Despite these limitations, the strengths of this study are that participants were recruited from two unique ongoing longitudinal cohorts which included individuals who were treated with HAART both early and late in the course of their HIV infection, and were thus were extremely well-characterized with respect to their clinical and HIV-related parameters. Our study is the largest study examining arterial stiffness to date, and may provide important initial evidence to prompt longitudinal studies addressing whether early initiation of HAART may have any impact on cardiovascular risk.
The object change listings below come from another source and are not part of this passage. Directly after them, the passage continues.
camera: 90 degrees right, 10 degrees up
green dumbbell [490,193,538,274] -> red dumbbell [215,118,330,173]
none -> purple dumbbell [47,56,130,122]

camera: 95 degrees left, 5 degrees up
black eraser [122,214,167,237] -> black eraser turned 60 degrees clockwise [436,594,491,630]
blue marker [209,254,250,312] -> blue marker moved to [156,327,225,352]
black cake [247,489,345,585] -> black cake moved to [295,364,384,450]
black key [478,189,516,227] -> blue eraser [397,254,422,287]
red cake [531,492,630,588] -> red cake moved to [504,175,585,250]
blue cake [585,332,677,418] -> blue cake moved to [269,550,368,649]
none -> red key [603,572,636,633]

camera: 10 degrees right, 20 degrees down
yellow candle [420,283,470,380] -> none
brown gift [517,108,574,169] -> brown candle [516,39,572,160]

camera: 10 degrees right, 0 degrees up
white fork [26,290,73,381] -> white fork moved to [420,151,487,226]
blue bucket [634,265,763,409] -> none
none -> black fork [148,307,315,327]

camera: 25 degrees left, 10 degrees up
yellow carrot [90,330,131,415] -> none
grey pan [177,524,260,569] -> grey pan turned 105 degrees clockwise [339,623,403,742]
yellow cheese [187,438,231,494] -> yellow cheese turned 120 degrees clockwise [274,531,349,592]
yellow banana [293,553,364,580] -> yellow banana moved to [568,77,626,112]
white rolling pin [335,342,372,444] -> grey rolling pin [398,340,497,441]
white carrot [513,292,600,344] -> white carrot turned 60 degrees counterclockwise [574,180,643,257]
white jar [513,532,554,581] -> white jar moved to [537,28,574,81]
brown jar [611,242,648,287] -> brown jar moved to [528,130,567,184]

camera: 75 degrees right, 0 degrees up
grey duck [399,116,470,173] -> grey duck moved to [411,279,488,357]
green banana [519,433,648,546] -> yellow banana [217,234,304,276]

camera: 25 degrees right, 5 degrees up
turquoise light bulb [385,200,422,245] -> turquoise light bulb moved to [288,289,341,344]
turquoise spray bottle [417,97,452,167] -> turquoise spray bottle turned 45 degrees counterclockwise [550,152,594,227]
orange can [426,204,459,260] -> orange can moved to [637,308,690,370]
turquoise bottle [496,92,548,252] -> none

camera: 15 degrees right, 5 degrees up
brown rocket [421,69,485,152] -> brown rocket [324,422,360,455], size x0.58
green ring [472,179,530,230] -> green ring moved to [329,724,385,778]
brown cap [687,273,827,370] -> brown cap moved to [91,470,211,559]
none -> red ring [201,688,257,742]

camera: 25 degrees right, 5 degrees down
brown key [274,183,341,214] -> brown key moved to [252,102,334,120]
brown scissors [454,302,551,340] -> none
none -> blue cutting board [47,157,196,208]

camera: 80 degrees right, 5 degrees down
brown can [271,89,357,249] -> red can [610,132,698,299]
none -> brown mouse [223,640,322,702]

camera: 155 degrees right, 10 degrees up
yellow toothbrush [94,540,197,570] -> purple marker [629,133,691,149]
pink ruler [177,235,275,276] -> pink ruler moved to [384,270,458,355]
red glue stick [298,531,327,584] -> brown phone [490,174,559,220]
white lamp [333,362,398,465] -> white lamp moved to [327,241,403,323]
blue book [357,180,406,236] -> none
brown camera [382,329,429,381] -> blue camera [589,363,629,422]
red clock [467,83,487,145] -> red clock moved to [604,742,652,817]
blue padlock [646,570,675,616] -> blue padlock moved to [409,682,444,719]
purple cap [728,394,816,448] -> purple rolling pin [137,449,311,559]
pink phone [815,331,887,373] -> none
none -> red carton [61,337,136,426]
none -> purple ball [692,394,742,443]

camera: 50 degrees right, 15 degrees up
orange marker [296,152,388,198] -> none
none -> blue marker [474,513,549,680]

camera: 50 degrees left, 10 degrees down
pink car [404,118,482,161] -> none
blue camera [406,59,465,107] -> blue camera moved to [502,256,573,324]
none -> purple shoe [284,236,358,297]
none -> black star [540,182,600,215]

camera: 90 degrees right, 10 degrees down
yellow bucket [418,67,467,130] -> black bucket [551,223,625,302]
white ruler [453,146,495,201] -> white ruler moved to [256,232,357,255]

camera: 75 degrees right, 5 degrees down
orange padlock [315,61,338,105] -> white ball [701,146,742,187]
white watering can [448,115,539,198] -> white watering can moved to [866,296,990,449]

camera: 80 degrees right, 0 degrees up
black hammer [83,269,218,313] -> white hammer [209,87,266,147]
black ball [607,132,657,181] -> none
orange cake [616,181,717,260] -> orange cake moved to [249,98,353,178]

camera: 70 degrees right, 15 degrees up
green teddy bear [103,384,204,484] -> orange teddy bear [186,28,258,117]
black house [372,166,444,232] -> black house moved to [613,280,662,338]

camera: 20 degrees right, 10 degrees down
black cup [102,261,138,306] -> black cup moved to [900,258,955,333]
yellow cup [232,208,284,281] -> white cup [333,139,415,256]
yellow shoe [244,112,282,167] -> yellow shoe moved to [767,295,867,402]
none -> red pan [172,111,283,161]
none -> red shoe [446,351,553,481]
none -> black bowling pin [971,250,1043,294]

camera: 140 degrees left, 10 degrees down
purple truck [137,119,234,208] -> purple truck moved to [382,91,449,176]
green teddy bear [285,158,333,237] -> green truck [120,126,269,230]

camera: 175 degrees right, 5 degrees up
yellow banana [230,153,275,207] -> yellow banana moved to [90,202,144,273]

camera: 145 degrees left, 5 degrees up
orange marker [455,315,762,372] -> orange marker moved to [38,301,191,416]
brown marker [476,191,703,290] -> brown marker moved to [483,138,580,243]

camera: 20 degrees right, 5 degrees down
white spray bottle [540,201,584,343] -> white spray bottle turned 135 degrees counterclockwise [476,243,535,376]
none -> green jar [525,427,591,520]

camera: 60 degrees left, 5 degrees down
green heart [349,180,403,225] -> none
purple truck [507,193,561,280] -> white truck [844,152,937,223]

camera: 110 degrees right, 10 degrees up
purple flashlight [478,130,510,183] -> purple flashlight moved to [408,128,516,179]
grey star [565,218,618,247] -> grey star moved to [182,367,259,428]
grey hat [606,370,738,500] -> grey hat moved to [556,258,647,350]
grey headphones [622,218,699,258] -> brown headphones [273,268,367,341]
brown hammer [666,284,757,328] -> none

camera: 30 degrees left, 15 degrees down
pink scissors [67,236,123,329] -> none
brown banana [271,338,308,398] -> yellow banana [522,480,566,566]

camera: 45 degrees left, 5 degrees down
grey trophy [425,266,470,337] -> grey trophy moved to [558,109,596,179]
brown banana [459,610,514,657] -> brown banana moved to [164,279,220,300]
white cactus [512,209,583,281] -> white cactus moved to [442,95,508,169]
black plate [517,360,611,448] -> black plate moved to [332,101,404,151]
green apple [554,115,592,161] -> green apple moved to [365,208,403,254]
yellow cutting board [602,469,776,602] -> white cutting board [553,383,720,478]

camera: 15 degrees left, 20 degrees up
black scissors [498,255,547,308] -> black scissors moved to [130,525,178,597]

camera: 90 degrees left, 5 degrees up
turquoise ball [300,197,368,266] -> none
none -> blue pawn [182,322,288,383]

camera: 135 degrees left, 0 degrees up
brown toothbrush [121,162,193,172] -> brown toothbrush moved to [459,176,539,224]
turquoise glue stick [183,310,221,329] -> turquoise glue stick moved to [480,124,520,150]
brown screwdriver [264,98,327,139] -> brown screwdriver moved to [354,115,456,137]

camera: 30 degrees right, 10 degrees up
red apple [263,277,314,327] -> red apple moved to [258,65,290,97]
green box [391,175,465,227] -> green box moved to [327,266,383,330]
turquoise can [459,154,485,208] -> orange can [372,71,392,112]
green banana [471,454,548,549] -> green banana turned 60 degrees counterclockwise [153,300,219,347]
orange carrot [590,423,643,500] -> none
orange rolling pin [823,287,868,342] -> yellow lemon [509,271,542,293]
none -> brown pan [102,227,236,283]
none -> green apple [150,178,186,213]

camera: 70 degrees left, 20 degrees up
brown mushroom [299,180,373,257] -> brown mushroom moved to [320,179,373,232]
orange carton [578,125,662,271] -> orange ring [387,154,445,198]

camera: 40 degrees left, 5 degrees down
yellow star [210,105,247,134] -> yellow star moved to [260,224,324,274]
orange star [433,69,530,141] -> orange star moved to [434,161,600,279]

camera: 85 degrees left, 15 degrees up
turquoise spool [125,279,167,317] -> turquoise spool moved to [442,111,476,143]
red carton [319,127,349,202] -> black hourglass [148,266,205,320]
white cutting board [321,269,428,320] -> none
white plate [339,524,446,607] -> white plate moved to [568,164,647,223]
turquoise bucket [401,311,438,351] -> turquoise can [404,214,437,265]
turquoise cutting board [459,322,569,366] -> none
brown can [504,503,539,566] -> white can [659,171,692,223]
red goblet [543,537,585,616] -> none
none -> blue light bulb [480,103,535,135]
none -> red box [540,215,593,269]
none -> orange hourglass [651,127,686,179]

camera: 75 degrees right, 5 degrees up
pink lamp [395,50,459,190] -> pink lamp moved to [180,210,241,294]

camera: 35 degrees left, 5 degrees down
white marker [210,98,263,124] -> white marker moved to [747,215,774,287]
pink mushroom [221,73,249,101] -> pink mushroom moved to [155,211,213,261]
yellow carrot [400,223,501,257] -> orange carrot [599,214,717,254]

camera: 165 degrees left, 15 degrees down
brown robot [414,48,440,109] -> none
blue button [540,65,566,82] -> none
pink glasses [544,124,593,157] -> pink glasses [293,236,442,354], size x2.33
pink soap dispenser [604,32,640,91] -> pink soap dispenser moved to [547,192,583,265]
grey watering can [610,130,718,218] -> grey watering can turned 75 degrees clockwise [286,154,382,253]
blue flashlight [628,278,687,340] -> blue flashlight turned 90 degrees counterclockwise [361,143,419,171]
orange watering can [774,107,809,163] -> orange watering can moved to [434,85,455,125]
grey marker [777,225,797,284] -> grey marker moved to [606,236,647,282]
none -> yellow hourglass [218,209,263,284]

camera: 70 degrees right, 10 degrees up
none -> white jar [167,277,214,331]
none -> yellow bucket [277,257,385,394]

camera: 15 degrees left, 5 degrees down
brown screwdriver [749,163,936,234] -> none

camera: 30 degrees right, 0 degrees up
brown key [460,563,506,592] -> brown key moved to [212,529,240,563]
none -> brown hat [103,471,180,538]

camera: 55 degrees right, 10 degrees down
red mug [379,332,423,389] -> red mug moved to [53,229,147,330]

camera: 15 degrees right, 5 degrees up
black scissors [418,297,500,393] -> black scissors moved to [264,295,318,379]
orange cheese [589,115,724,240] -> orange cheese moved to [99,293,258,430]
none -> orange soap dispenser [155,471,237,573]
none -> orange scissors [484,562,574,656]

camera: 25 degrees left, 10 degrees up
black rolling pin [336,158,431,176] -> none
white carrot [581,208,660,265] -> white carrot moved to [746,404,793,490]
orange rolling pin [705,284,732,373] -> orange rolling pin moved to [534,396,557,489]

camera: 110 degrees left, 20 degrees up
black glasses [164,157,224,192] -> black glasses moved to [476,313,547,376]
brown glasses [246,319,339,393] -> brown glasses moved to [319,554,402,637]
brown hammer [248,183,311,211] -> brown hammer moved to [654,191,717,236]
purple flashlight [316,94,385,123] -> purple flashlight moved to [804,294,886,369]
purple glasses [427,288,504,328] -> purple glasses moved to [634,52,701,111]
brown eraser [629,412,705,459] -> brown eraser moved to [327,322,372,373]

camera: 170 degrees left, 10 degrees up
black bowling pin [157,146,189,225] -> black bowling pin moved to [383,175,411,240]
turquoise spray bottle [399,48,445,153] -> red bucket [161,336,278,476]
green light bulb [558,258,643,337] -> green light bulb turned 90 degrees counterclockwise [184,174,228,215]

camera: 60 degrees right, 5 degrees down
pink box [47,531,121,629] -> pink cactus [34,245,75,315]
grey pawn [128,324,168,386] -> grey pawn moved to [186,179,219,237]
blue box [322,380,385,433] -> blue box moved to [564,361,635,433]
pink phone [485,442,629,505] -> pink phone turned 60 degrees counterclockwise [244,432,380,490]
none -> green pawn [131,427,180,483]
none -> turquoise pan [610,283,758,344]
In conclusion, among treated HIV-infected individuals, increased arterial stiffness was independently associated with both traditional cardiovascular risk factors including age and diabetes, as well as a low nadir CD4 count. While inferences drawn from our findings must be interpreted with caution due to the cross-sectional nature of our study, our data may provide initial evidence that earlier initiation of antiretroviral therapy before low CD4 counts occur may be a means of reducing cardiovascular risk among individuals with HIV infection. Prospective studies are needed to evaluate potential beneficial effects of HAART initiation at higher CD4 T-cell counts on cardiovascular risk.
Funding Sources: This research was supported by grants from the NIH/University of California, San Francisco-Gladstone Institute of Virology & Immunology Center for AIDS Research, P30-AI027763 (J.E.H); from the NIH, 5R01-HL095130 and 5K23-AI066885 (P.Y.H.); from the National Institute of Allergy and Infectious Diseases, K24-AI069994 (S.G.D.), the UCSF/Gladstone Center for AIDS Research, P30-AI27763 and P30-MH59037; and the UCSF Clinical and Translational Science Institute, UL1 RR024131-01. Its contents are solely the responsibility of the authors and do not necessarily represent the official views of the NIH.
Author contributions: J.E.H., S.G.D., F.M.H., and P.Y.H. were responsible for the study’s conception and design, J.E.H., Y.X., and A.S. were involved in the study performance, J.E.H. did the statistical analyses and wrote the manuscript, and all authors participated in critical review and substantial input to the final manuscript.
Disclaimers: P.Y.H. has received honoraria from Gilead, and grant support from Pfizer. S.G.D. has received grant support from Pfizer, Merck, Bristol-Myers Squibb, Roche, and Gilead, and honoraria from GlaxoSmithKline.